NCRA: “We must warn legal professionals…” about digital!

For a long time on Stenonymous I’ve covered digital recording and its encroachment on stenographic reporting business. From an economic perspective, I see digital reporting as a way for companies to drag more people into the industry, use them to increase labor supply in the industry under the falsehood that the technology is equivalent, and then use the increased labor supply to force reporters to accept less money or fewer pay increases without passing savings, if any, to the consumer. I’ve pointed to the fact that the stenographer shortage being used to justify the expansion of digital court reporting is exaggerated and the entities that pull from the Ducker Report conveniently ignore the age of the report and routinely fail to adjust for real-world events after the report. A lot of the news around the shortage has been based around convincing people that the stenographer shortage cannot be solved through recruitment, leading me to the conclusion that the shortage is being pushed in order to push the digital service against consumer choice.

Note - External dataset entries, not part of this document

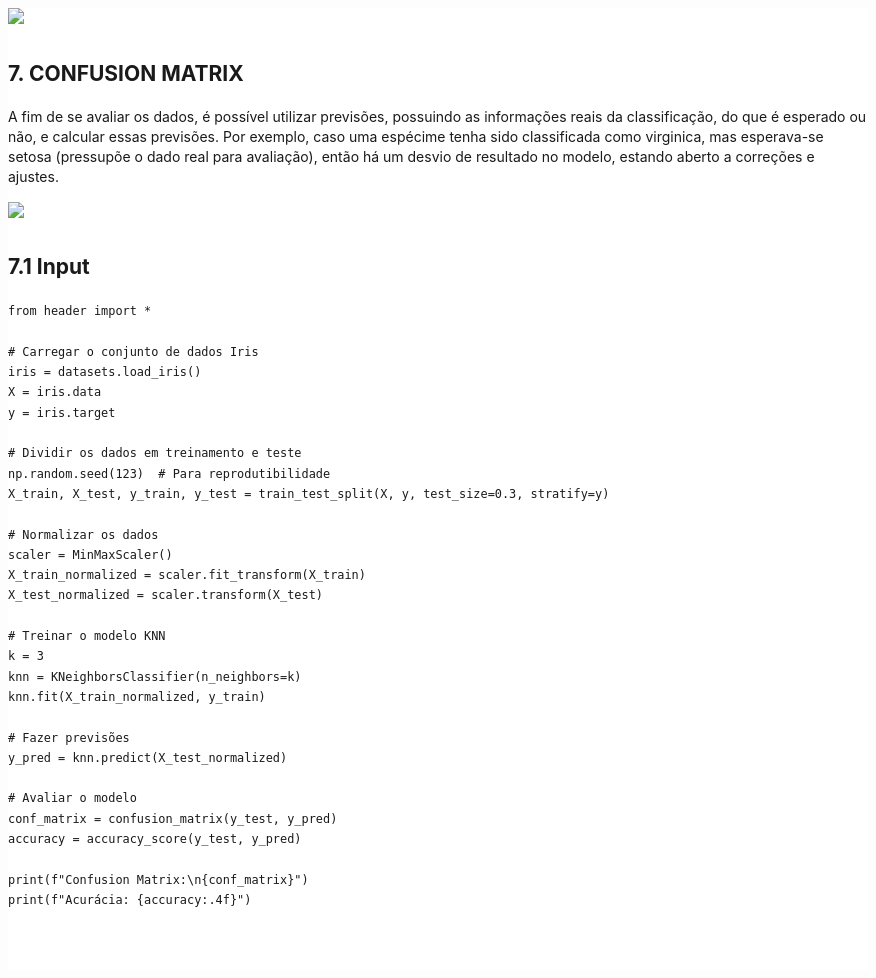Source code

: <img src="https://github.com/NicolasAuersvalt/webAppIris/blob/db288a575afb6e404ff4388e71848287c770f5b6/Imagens/16_knn.png">

## 7. CONFUSION MATRIX

A fim de se avaliar os dados, é possível utilizar previsões, possuindo as informações reais da classificação, do que é esperado ou não, e calcular essas previsões. 
Por exemplo, caso uma espécime tenha sido classificada como virginica, mas esperava-se setosa (pressupõe o dado real para avaliação), então há um desvio de resultado no modelo, estando aberto a correções e ajustes.

<img src="https://github.com/NicolasAuersvalt/webAppIris/blob/db288a575afb6e404ff4388e71848287c770f5b6/Imagens/17_confusion.png">

## 7.1 Input
<pre><code>from header import *

# Carregar o conjunto de dados Iris
iris = datasets.load_iris()
X = iris.data
y = iris.target

# Dividir os dados em treinamento e teste
np.random.seed(123)  # Para reprodutibilidade
X_train, X_test, y_train, y_test = train_test_split(X, y, test_size=0.3, stratify=y)

# Normalizar os dados
scaler = MinMaxScaler()
X_train_normalized = scaler.fit_transform(X_train)
X_test_normalized = scaler.transform(X_test)

# Treinar o modelo KNN
k = 3
knn = KNeighborsClassifier(n_neighbors=k)
knn.fit(X_train_normalized, y_train)

# Fazer previsões
y_pred = knn.predict(X_test_normalized)

# Avaliar o modelo
conf_matrix = confusion_matrix(y_test, y_pred)
accuracy = accuracy_score(y_test, y_pred)

print(f"Confusion Matrix:\n{conf_matrix}")
print(f"Acurácia: {accuracy:.4f}")
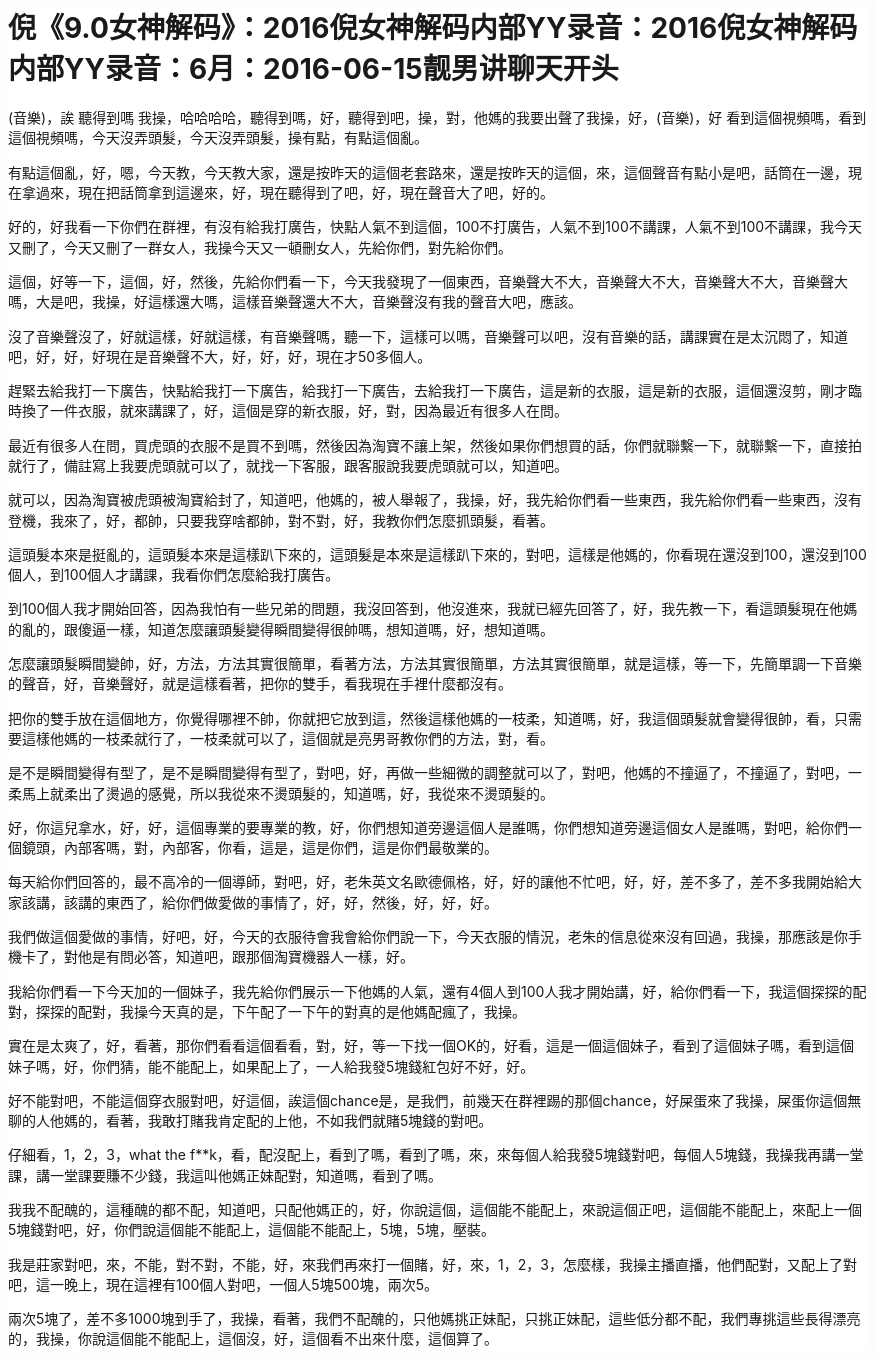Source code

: # 倪《9.0女神解码》：2016倪女神解码内部YY录音：2016倪女神解码内部YY录音：6月：2016-06-15靓男讲聊天开头

(音樂)，誒 聽得到嗎 我操，哈哈哈哈，聽得到嗎，好，聽得到吧，操，對，他媽的我要出聲了我操，好，(音樂)，好 看到這個視頻嗎，看到這個視頻嗎，今天沒弄頭髮，今天沒弄頭髮，操有點，有點這個亂。

有點這個亂，好，嗯，今天教，今天教大家，還是按昨天的這個老套路來，還是按昨天的這個，來，這個聲音有點小是吧，話筒在一邊，現在拿過來，現在把話筒拿到這邊來，好，現在聽得到了吧，好，現在聲音大了吧，好的。

好的，好我看一下你們在群裡，有沒有給我打廣告，快點人氣不到這個，100不打廣告，人氣不到100不講課，人氣不到100不講課，我今天又刪了，今天又刪了一群女人，我操今天又一頓刪女人，先給你們，對先給你們。

這個，好等一下，這個，好，然後，先給你們看一下，今天我發現了一個東西，音樂聲大不大，音樂聲大不大，音樂聲大不大，音樂聲大嗎，大是吧，我操，好這樣還大嗎，這樣音樂聲還大不大，音樂聲沒有我的聲音大吧，應該。

沒了音樂聲沒了，好就這樣，好就這樣，有音樂聲嗎，聽一下，這樣可以嗎，音樂聲可以吧，沒有音樂的話，講課實在是太沉悶了，知道吧，好，好，好現在是音樂聲不大，好，好，好，現在才50多個人。

趕緊去給我打一下廣告，快點給我打一下廣告，給我打一下廣告，去給我打一下廣告，這是新的衣服，這是新的衣服，這個還沒剪，剛才臨時換了一件衣服，就來講課了，好，這個是穿的新衣服，好，對，因為最近有很多人在問。

最近有很多人在問，買虎頭的衣服不是買不到嗎，然後因為淘寶不讓上架，然後如果你們想買的話，你們就聯繫一下，就聯繫一下，直接拍就行了，備註寫上我要虎頭就可以了，就找一下客服，跟客服說我要虎頭就可以，知道吧。

就可以，因為淘寶被虎頭被淘寶給封了，知道吧，他媽的，被人舉報了，我操，好，我先給你們看一些東西，我先給你們看一些東西，沒有登機，我來了，好，都帥，只要我穿啥都帥，對不對，好，我教你們怎麼抓頭髮，看著。

這頭髮本來是挺亂的，這頭髮本來是這樣趴下來的，這頭髮是本來是這樣趴下來的，對吧，這樣是他媽的，你看現在還沒到100，還沒到100個人，到100個人才講課，我看你們怎麼給我打廣告。

到100個人我才開始回答，因為我怕有一些兄弟的問題，我沒回答到，他沒進來，我就已經先回答了，好，我先教一下，看這頭髮現在他媽的亂的，跟傻逼一樣，知道怎麼讓頭髮變得瞬間變得很帥嗎，想知道嗎，好，想知道嗎。

怎麼讓頭髮瞬間變帥，好，方法，方法其實很簡單，看著方法，方法其實很簡單，方法其實很簡單，就是這樣，等一下，先簡單調一下音樂的聲音，好，音樂聲好，就是這樣看著，把你的雙手，看我現在手裡什麼都沒有。

把你的雙手放在這個地方，你覺得哪裡不帥，你就把它放到這，然後這樣他媽的一枝柔，知道嗎，好，我這個頭髮就會變得很帥，看，只需要這樣他媽的一枝柔就行了，一枝柔就可以了，這個就是亮男哥教你們的方法，對，看。

是不是瞬間變得有型了，是不是瞬間變得有型了，對吧，好，再做一些細微的調整就可以了，對吧，他媽的不撞逼了，不撞逼了，對吧，一柔馬上就柔出了燙過的感覺，所以我從來不燙頭髮的，知道嗎，好，我從來不燙頭髮的。

好，你這兒拿水，好，好，這個專業的要專業的教，好，你們想知道旁邊這個人是誰嗎，你們想知道旁邊這個女人是誰嗎，對吧，給你們一個鏡頭，內部客嗎，對，內部客，你看，這是，這是你們，這是你們最敬業的。

每天給你們回答的，最不高冷的一個導師，對吧，好，老朱英文名歐德佩格，好，好的讓他不忙吧，好，好，差不多了，差不多我開始給大家該講，該講的東西了，給你們做愛做的事情了，好，好，然後，好，好，好。

我們做這個愛做的事情，好吧，好，今天的衣服待會我會給你們說一下，今天衣服的情況，老朱的信息從來沒有回過，我操，那應該是你手機卡了，對他是有問必答，知道吧，跟那個淘寶機器人一樣，好。

我給你們看一下今天加的一個妹子，我先給你們展示一下他媽的人氣，還有4個人到100人我才開始講，好，給你們看一下，我這個探探的配對，探探的配對，我操今天真的是，下午配了一下午的對真的是他媽配瘋了，我操。

實在是太爽了，好，看著，那你們看看這個看看，對，好，等一下找一個OK的，好看，這是一個這個妹子，看到了這個妹子嗎，看到這個妹子嗎，好，你們猜，能不能配上，如果配上了，一人給我發5塊錢紅包好不好，好。

好不能對吧，不能這個穿衣服對吧，好這個，誒這個chance是，是我們，前幾天在群裡踢的那個chance，好屎蛋來了我操，屎蛋你這個無聊的人他媽的，看著，我敢打賭我肯定配的上他，不如我們就賭5塊錢的對吧。

仔細看，1，2，3，what the f**k，看，配沒配上，看到了嗎，看到了嗎，來，來每個人給我發5塊錢對吧，每個人5塊錢，我操我再講一堂課，講一堂課要賺不少錢，我這叫他媽正妹配對，知道嗎，看到了嗎。

我我不配醜的，這種醜的都不配，知道吧，只配他媽正的，好，你說這個，這個能不能配上，來說這個正吧，這個能不能配上，來配上一個5塊錢對吧，好，你們說這個能不能配上，這個能不能配上，5塊，5塊，壓裝。

我是莊家對吧，來，不能，對不對，不能，好，來我們再來打一個賭，好，來，1，2，3，怎麼樣，我操主播直播，他們配對，又配上了對吧，這一晚上，現在這裡有100個人對吧，一個人5塊500塊，兩次5。

兩次5塊了，差不多1000塊到手了，我操，看著，我們不配醜的，只他媽挑正妹配，只挑正妹配，這些低分都不配，我們專挑這些長得漂亮的，我操，你說這個能不能配上，這個沒，好，這個看不出來什麼，這個算了。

From a social perspective, I’ve extrapolated from the Justice Served (2009), Testifying While Black (2019) and Racial Disparities in Automatic Speech Recognition (2020) studies that on average digital is going to be less accurate than stenographers and not cheaper. While no methodology is perfect, recording and transcribing creates more room for errors because audio monitors are listening for problems — questions of spelling and audio overlap — that they anticipate the transcriber will have. Stenographers, on the other hand, are listening for problems the stenographer will personally have. It really puts us in a league of our own and is a good anecdotal reason for why stenographers and voice writers are not easily replaced by a Mechanical Turk transcription army.

I’m not alone. For months, stenographers have been attempting to educate attorneys on the differences. From Protect Your Record Project to NCRA Strong, there are lots of players helping to define and share what steno brings to the table. I am at a point where I occasionally get messages from people who are exploring the potential of a digital court reporting career. They want to know what they’re signing up for. In some cases they’re being asked to shell out a few thousand dollars in equipment and they want to know if it’s worth it. I generally explain why I believe stenography has more career options or opportunities.

I also explain to digital court reporters or prospective students that we are fighting against a world of inaccuracy. National Court Reporters Association President Debbie Dibble’s recent message about the article “Make sure your court reporter is really a court reporter” really drives this home. 55 missing pages of testimony in a single proceeding. The importance of having a live stenographic court reporter for proceedings is on full display, and NCRA is up to the challenge of letting the bench and bar know the truth.

Ultimately, stenographic reporting has the larger market share and the stronger lobby, something that digital proponents don’t seem honest about when it comes to introducing this work to jobseekers. As I see it, jobseekers left in the dark make excellent candidates for enlightenment. We may well be heading into a period where tons of resources are put down on attracting digital court reporters —

— and digital court reporters turn things around and pick up the stenotype.

Collectively, we have made sure there are numerous resources out there. NCRA A to Z, Project Steno, and Open Steno to name a few. The last frontier seems to be taking people who are being sold a career in digital and pointing them to the words of people like NCRA President Dibble and the ongoing shortage debate. Digitals will work out pretty quickly that they’re being sold on something less rewarding than promised, and stenographic market share will keep growing.

4 thoughts on “NCRA: “We must warn legal professionals…” about digital!

  1. As one of those transcriptionists who is often assigned digital recordings of depositions and arbitrations, I couldn’t agree more with the sentiment of this blog post and of President Dibble.

    The transcription company I work for does not split up recordings, and the thought of that being a practice for legal transcripts is unsettling. However, the range in skill of transcriptionists can be significant and lead to varying quality from transcript to transcript.

    I believe I produce quality work personally, yet it is not my name and signature on the transcript declaring it is a fair and accurate record. And so, every legal file I complete feels like an injustice to the parties involved because, as far as I can tell, they believe the (digital) court reporter is taking the record stenographically. When in reality, they’re just pressing “Record.” All I can do is try to give them the best transcript I can.

    And I can say that all the transcripts I have produced this year have been typed using steno with the help of Plover. The power of steno is incredible, and I aim to have one of those fancy three-letter acronyms someday…

    Always great to see Stenonymous spotlight this issue.